STORED DATA:
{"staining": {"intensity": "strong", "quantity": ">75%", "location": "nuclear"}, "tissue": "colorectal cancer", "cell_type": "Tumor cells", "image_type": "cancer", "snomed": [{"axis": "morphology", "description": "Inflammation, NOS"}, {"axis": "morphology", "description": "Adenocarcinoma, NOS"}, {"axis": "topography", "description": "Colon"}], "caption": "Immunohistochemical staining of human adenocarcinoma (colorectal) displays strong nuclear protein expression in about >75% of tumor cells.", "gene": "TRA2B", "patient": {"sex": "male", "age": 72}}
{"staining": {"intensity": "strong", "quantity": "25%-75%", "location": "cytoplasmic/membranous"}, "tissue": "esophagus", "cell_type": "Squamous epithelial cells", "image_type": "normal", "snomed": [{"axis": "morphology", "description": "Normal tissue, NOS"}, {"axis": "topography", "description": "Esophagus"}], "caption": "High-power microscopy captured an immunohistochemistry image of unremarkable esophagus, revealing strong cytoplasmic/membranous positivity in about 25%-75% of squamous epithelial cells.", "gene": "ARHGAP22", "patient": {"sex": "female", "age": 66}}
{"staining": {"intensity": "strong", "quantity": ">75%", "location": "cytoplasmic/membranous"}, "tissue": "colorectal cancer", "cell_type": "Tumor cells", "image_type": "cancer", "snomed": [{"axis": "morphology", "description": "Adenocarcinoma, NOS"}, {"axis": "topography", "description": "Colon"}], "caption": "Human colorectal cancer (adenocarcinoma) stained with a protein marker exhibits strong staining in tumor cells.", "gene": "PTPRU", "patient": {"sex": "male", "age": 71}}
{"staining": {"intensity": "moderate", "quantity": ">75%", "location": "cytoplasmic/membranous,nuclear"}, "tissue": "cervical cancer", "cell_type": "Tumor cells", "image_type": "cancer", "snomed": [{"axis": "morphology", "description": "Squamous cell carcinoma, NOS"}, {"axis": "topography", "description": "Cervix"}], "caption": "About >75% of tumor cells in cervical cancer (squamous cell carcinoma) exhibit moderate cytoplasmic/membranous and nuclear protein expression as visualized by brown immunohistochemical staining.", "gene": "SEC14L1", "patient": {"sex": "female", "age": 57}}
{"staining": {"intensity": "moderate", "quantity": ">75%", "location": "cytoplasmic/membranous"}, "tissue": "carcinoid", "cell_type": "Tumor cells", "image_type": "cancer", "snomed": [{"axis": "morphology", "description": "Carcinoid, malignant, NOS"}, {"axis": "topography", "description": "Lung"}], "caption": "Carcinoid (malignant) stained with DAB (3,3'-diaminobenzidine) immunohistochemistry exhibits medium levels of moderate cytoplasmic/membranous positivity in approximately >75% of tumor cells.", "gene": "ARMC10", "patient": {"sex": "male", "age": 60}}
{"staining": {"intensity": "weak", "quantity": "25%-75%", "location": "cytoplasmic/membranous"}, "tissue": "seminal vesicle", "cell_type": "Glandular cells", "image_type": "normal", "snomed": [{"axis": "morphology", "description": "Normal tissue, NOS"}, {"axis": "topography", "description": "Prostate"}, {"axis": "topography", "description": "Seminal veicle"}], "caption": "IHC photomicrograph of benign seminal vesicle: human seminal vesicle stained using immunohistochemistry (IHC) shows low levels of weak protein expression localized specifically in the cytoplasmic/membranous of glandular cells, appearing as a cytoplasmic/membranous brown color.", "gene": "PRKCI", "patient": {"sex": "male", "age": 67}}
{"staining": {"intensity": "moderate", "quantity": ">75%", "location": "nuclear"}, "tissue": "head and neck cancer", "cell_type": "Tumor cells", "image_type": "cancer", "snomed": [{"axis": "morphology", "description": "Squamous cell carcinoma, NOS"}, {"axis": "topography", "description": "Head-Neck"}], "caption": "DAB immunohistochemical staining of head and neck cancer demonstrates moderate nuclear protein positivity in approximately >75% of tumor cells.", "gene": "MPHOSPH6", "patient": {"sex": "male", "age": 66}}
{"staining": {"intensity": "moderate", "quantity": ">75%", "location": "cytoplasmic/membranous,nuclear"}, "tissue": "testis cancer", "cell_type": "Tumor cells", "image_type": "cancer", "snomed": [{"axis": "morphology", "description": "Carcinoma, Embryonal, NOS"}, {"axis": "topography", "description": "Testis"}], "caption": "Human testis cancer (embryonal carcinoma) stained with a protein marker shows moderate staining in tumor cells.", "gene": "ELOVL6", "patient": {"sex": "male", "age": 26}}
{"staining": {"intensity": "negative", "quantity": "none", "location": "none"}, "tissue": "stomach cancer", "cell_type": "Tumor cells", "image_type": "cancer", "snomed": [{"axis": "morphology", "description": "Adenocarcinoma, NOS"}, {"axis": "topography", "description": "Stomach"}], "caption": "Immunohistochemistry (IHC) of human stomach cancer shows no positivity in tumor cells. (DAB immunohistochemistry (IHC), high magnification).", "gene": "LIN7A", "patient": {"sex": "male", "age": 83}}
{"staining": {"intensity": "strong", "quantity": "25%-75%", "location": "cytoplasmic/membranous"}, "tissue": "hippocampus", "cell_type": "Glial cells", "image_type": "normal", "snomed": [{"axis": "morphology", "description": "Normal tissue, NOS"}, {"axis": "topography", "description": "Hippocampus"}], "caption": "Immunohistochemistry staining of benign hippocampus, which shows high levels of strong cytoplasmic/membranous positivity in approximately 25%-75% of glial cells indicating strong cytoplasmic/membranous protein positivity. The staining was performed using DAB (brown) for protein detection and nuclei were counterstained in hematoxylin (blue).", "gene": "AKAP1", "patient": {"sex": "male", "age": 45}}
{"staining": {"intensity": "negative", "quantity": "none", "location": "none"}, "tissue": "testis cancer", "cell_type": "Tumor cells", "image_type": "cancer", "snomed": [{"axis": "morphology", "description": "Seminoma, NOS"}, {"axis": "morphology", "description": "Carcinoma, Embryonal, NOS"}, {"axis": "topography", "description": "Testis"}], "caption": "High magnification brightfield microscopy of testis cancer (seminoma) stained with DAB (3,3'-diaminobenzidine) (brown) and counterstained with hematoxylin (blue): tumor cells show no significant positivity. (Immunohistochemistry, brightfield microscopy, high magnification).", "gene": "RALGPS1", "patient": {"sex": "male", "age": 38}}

WHAT THE TASK ASKS: All that belongs in your answer is the stretch of entries above from the line with "microscopy captured an" through the line with "tumor cells in", printed exactly.

TASK OUTPUT:
{"staining": {"intensity": "strong", "quantity": "25%-75%", "location": "cytoplasmic/membranous"}, "tissue": "esophagus", "cell_type": "Squamous epithelial cells", "image_type": "normal", "snomed": [{"axis": "morphology", "description": "Normal tissue, NOS"}, {"axis": "topography", "description": "Esophagus"}], "caption": "High-power microscopy captured an immunohistochemistry image of unremarkable esophagus, revealing strong cytoplasmic/membranous positivity in about 25%-75% of squamous epithelial cells.", "gene": "ARHGAP22", "patient": {"sex": "female", "age": 66}}
{"staining": {"intensity": "strong", "quantity": ">75%", "location": "cytoplasmic/membranous"}, "tissue": "colorectal cancer", "cell_type": "Tumor cells", "image_type": "cancer", "snomed": [{"axis": "morphology", "description": "Adenocarcinoma, NOS"}, {"axis": "topography", "description": "Colon"}], "caption": "Human colorectal cancer (adenocarcinoma) stained with a protein marker exhibits strong staining in tumor cells.", "gene": "PTPRU", "patient": {"sex": "male", "age": 71}}
{"staining": {"intensity": "moderate", "quantity": ">75%", "location": "cytoplasmic/membranous,nuclear"}, "tissue": "cervical cancer", "cell_type": "Tumor cells", "image_type": "cancer", "snomed": [{"axis": "morphology", "description": "Squamous cell carcinoma, NOS"}, {"axis": "topography", "description": "Cervix"}], "caption": "About >75% of tumor cells in cervical cancer (squamous cell carcinoma) exhibit moderate cytoplasmic/membranous and nuclear protein expression as visualized by brown immunohistochemical staining.", "gene": "SEC14L1", "patient": {"sex": "female", "age": 57}}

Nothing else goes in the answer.